#### Stored items from a collection
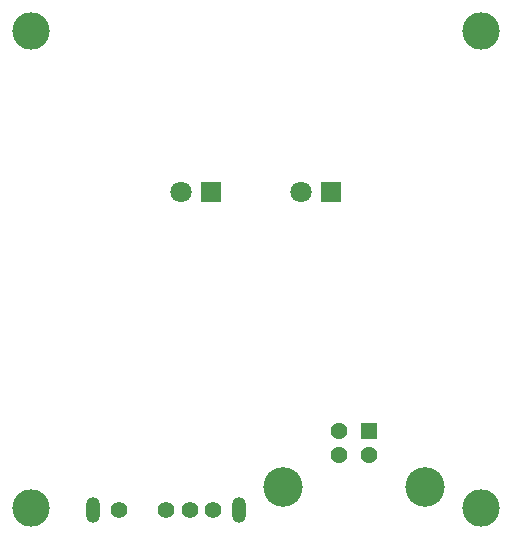
<source format=gbr>
%TF.GenerationSoftware,KiCad,Pcbnew,6.0.9-8da3e8f707~117~ubuntu20.04.1*%
%TF.CreationDate,2023-02-01T20:13:31-08:00*%
%TF.ProjectId,PiE_team_flag,5069455f-7465-4616-9d5f-666c61672e6b,rev?*%
%TF.SameCoordinates,Original*%
%TF.FileFunction,Soldermask,Bot*%
%TF.FilePolarity,Negative*%
%FSLAX46Y46*%
G04 Gerber Fmt 4.6, Leading zero omitted, Abs format (unit mm)*
G04 Created by KiCad (PCBNEW 6.0.9-8da3e8f707~117~ubuntu20.04.1) date 2023-02-01 20:13:31*
%MOMM*%
%LPD*%
G01*
G04 APERTURE LIST*
%ADD10C,1.400000*%
%ADD11O,1.200000X2.200000*%
%ADD12R,1.428000X1.428000*%
%ADD13C,1.428000*%
%ADD14C,3.346000*%
%ADD15C,3.175000*%
%ADD16C,1.800000*%
%ADD17R,1.800000X1.800000*%
G04 APERTURE END LIST*
D10*
%TO.C,SW1*%
X150940000Y-127000000D03*
X154940000Y-127000000D03*
X156940000Y-127000000D03*
X158940000Y-127000000D03*
D11*
X161090000Y-127000000D03*
X148790000Y-127000000D03*
%TD*%
D12*
%TO.C,J1*%
X172090400Y-120334200D03*
D13*
X169590400Y-120334200D03*
X169590400Y-122334200D03*
X172090400Y-122334200D03*
D14*
X164820400Y-125044200D03*
X176860400Y-125044200D03*
%TD*%
D15*
%TO.C,REF\u002A\u002A*%
X181610000Y-86487000D03*
%TD*%
D16*
%TO.C,LED2*%
X166370000Y-100126800D03*
D17*
X168910000Y-100126800D03*
%TD*%
D15*
%TO.C,REF\u002A\u002A*%
X143510000Y-86487000D03*
%TD*%
%TO.C,REF\u002A\u002A*%
X181610000Y-126873000D03*
%TD*%
D17*
%TO.C,LED1*%
X158750000Y-100126800D03*
D16*
X156210000Y-100126800D03*
%TD*%
D15*
%TO.C,REF\u002A\u002A*%
X143510000Y-126873000D03*
%TD*%
M02*

</source>
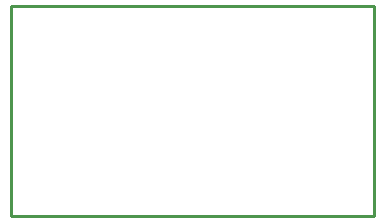
<source format=gbr>
G04 start of page 4 for group 2 idx 2 *
G04 Title: led, outline *
G04 Creator: pcb 20140316 *
G04 CreationDate: Fri 12 Jan 2018 06:22:56 AM GMT UTC *
G04 For: brian *
G04 Format: Gerber/RS-274X *
G04 PCB-Dimensions (mil): 6000.00 5000.00 *
G04 PCB-Coordinate-Origin: lower left *
%MOIN*%
%FSLAX25Y25*%
%LNOUTLINE*%
%ADD39C,0.0100*%
G54D39*X48000Y444000D02*X169000D01*
Y374000D02*X48000D01*
Y444000D01*
X169000D02*Y374000D01*
M02*

</source>
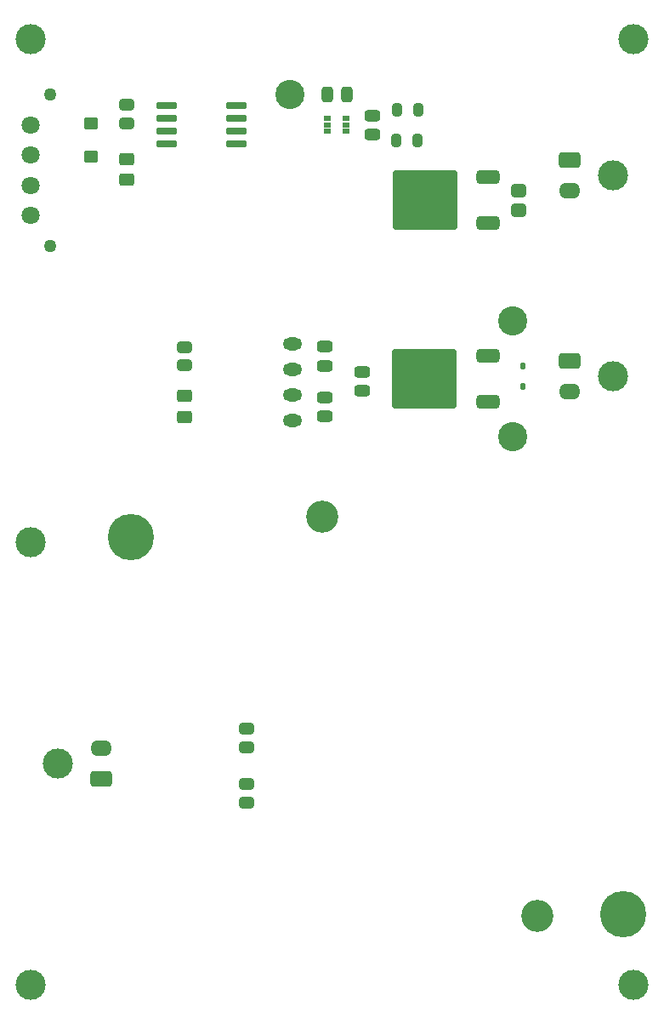
<source format=gbr>
G04 #@! TF.GenerationSoftware,KiCad,Pcbnew,7.0.2*
G04 #@! TF.CreationDate,2023-10-17T16:40:19-05:00*
G04 #@! TF.ProjectId,ContactorDriver,436f6e74-6163-4746-9f72-447269766572,rev?*
G04 #@! TF.SameCoordinates,Original*
G04 #@! TF.FileFunction,Soldermask,Top*
G04 #@! TF.FilePolarity,Negative*
%FSLAX46Y46*%
G04 Gerber Fmt 4.6, Leading zero omitted, Abs format (unit mm)*
G04 Created by KiCad (PCBNEW 7.0.2) date 2023-10-17 16:40:19*
%MOMM*%
%LPD*%
G01*
G04 APERTURE LIST*
G04 Aperture macros list*
%AMRoundRect*
0 Rectangle with rounded corners*
0 $1 Rounding radius*
0 $2 $3 $4 $5 $6 $7 $8 $9 X,Y pos of 4 corners*
0 Add a 4 corners polygon primitive as box body*
4,1,4,$2,$3,$4,$5,$6,$7,$8,$9,$2,$3,0*
0 Add four circle primitives for the rounded corners*
1,1,$1+$1,$2,$3*
1,1,$1+$1,$4,$5*
1,1,$1+$1,$6,$7*
1,1,$1+$1,$8,$9*
0 Add four rect primitives between the rounded corners*
20,1,$1+$1,$2,$3,$4,$5,0*
20,1,$1+$1,$4,$5,$6,$7,0*
20,1,$1+$1,$6,$7,$8,$9,0*
20,1,$1+$1,$8,$9,$2,$3,0*%
G04 Aperture macros list end*
%ADD10C,2.902000*%
%ADD11O,2.122000X1.602000*%
%ADD12RoundRect,0.301001X0.759999X-0.499999X0.759999X0.499999X-0.759999X0.499999X-0.759999X-0.499999X0*%
%ADD13C,3.000000*%
%ADD14RoundRect,0.301000X0.450000X-0.325000X0.450000X0.325000X-0.450000X0.325000X-0.450000X-0.325000X0*%
%ADD15RoundRect,0.301001X-0.759999X0.499999X-0.759999X-0.499999X0.759999X-0.499999X0.759999X0.499999X0*%
%ADD16RoundRect,0.201000X-0.800000X-0.150000X0.800000X-0.150000X0.800000X0.150000X-0.800000X0.150000X0*%
%ADD17RoundRect,0.301000X-0.450000X0.350000X-0.450000X-0.350000X0.450000X-0.350000X0.450000X0.350000X0*%
%ADD18RoundRect,0.301000X0.450000X-0.262500X0.450000X0.262500X-0.450000X0.262500X-0.450000X-0.262500X0*%
%ADD19RoundRect,0.301000X0.850000X0.350000X-0.850000X0.350000X-0.850000X-0.350000X0.850000X-0.350000X0*%
%ADD20RoundRect,0.300997X2.950003X2.650003X-2.950003X2.650003X-2.950003X-2.650003X2.950003X-2.650003X0*%
%ADD21C,4.602880*%
%ADD22C,3.200000*%
%ADD23RoundRect,0.301000X-0.475000X0.250000X-0.475000X-0.250000X0.475000X-0.250000X0.475000X0.250000X0*%
%ADD24RoundRect,0.301000X-0.250000X-0.475000X0.250000X-0.475000X0.250000X0.475000X-0.250000X0.475000X0*%
%ADD25O,1.902000X1.302000*%
%ADD26RoundRect,0.269750X-0.218750X-0.381250X0.218750X-0.381250X0.218750X0.381250X-0.218750X0.381250X0*%
%ADD27RoundRect,0.051000X-0.596900X0.520700X-0.596900X-0.520700X0.596900X-0.520700X0.596900X0.520700X0*%
%ADD28C,1.270000*%
%ADD29C,1.802000*%
%ADD30RoundRect,0.269750X0.218750X0.381250X-0.218750X0.381250X-0.218750X-0.381250X0.218750X-0.381250X0*%
%ADD31RoundRect,0.051000X0.325000X0.200000X-0.325000X0.200000X-0.325000X-0.200000X0.325000X-0.200000X0*%
%ADD32RoundRect,0.301000X0.475000X-0.250000X0.475000X0.250000X-0.475000X0.250000X-0.475000X-0.250000X0*%
%ADD33RoundRect,0.163500X-0.112500X0.187500X-0.112500X-0.187500X0.112500X-0.187500X0.112500X0.187500X0*%
G04 APERTURE END LIST*
D10*
X192800000Y-76500000D03*
D11*
X173970000Y-141500000D03*
D12*
X173970000Y-144500000D03*
D13*
X169650000Y-143000000D03*
D14*
X182283650Y-108525000D03*
X182283650Y-106475000D03*
X176500000Y-84937500D03*
X176500000Y-82887500D03*
D13*
X227000000Y-165000000D03*
X227000000Y-71000000D03*
X225000000Y-84500000D03*
D15*
X220680000Y-83000000D03*
D11*
X220680000Y-86000000D03*
D16*
X180500000Y-77595000D03*
X180500000Y-78865000D03*
X180500000Y-80135000D03*
X180500000Y-81405000D03*
X187500000Y-81405000D03*
X187500000Y-80135000D03*
X187500000Y-78865000D03*
X187500000Y-77595000D03*
D17*
X215590000Y-88000000D03*
X215590000Y-86000000D03*
D18*
X188500000Y-141412500D03*
X188500000Y-139587500D03*
X176500000Y-79325000D03*
X176500000Y-77500000D03*
D19*
X212500000Y-107000000D03*
D20*
X206200000Y-104720000D03*
D19*
X212500000Y-102440000D03*
D21*
X226000000Y-158000000D03*
D13*
X167000000Y-165000000D03*
X225000000Y-104500000D03*
D15*
X220680000Y-103000000D03*
D11*
X220680000Y-106000000D03*
D13*
X167000000Y-71000000D03*
X167000000Y-121000000D03*
D22*
X217400000Y-158200000D03*
X196000000Y-118500000D03*
D21*
X177000000Y-120500000D03*
D23*
X196247300Y-101550000D03*
X196247300Y-103450000D03*
D24*
X196550000Y-76510000D03*
X198450000Y-76510000D03*
D19*
X212540000Y-89280000D03*
D20*
X206240000Y-87000000D03*
D19*
X212540000Y-84720000D03*
D25*
X193027300Y-108860000D03*
X193027300Y-106320000D03*
X193027300Y-103780000D03*
X193027300Y-101240000D03*
D26*
X203437500Y-78000000D03*
X205562500Y-78000000D03*
D27*
X173000000Y-79361700D03*
X173000000Y-82638300D03*
D28*
X168960000Y-76500000D03*
X168960000Y-91500000D03*
D29*
X167000000Y-79500000D03*
X167000000Y-82500000D03*
X167000000Y-85500000D03*
X167000000Y-88500000D03*
D23*
X196247300Y-106600000D03*
X196247300Y-108500000D03*
D30*
X205530000Y-81000000D03*
X203405000Y-81000000D03*
D31*
X198417500Y-80150000D03*
X198417500Y-79500000D03*
X198417500Y-78850000D03*
X196517500Y-78850000D03*
X196517500Y-79500000D03*
X196517500Y-80150000D03*
D10*
X215000000Y-99000000D03*
D32*
X200000000Y-105950000D03*
X200000000Y-104050000D03*
D18*
X188500000Y-146912500D03*
X188500000Y-145087500D03*
D23*
X201000000Y-78560000D03*
X201000000Y-80460000D03*
D10*
X215000000Y-110500000D03*
D33*
X216000000Y-103450000D03*
X216000000Y-105550000D03*
D18*
X182283650Y-103412500D03*
X182283650Y-101587500D03*
M02*

</source>
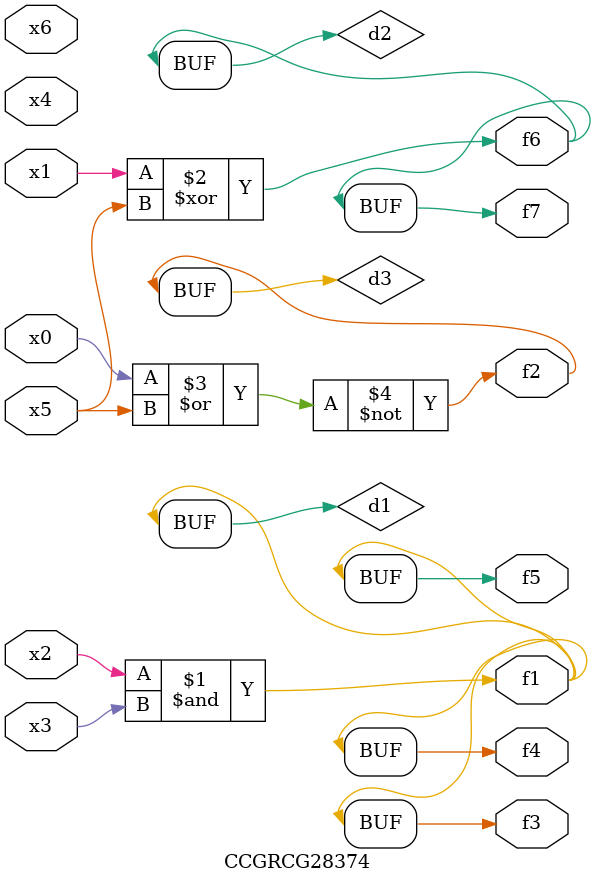
<source format=v>
module CCGRCG28374(
	input x0, x1, x2, x3, x4, x5, x6,
	output f1, f2, f3, f4, f5, f6, f7
);

	wire d1, d2, d3;

	and (d1, x2, x3);
	xor (d2, x1, x5);
	nor (d3, x0, x5);
	assign f1 = d1;
	assign f2 = d3;
	assign f3 = d1;
	assign f4 = d1;
	assign f5 = d1;
	assign f6 = d2;
	assign f7 = d2;
endmodule

</source>
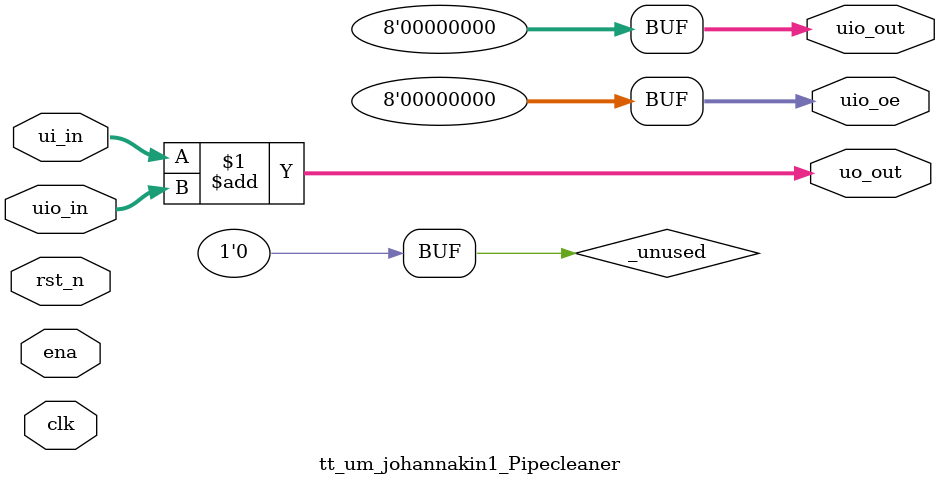
<source format=v>
/*
 * Copyright (c) 2024 Your Name
 * SPDX-License-Identifier: Apache-2.0
 */

`default_nettype none

module tt_um_johannakin1_Pipecleaner (
    input  wire [7:0] ui_in,    // Dedicated inputs
    output wire [7:0] uo_out,   // Dedicated outputs
    input  wire [7:0] uio_in,   // IOs: Input path
    output wire [7:0] uio_out,  // IOs: Output path
    output wire [7:0] uio_oe,   // IOs: Enable path (active high: 0=input, 1=output)
    input  wire       ena,      // always 1 when the design is powered, so you can ignore it
    input  wire       clk,      // clock
    input  wire       rst_n     // reset_n - low to reset
);

  // All output pins must be assigned. If not used, assign to 0.
  assign uo_out  = ui_in + uio_in;  // Example: ou_out is the sum of ui_in and uio_in
  assign uio_out = 0;
  assign uio_oe  = 0;

  // List all unused inputs to prevent warnings
  wire _unused = &{ena, clk, rst_n, 1'b0};

endmodule

</source>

#### INSTRUCTIONS FOR THE TASK
In the data above, find each line that has the word "Gerber" and copy it out.

#### FINAL ANSWER
G04 Gerber Fmt 4.6, Leading zero omitted, Abs format (unit mm)*
G04 Format: Gerber/RS-274X *
G04 Gerber Fmt 4.6, Leading zero omitted, Abs format (unit mm)*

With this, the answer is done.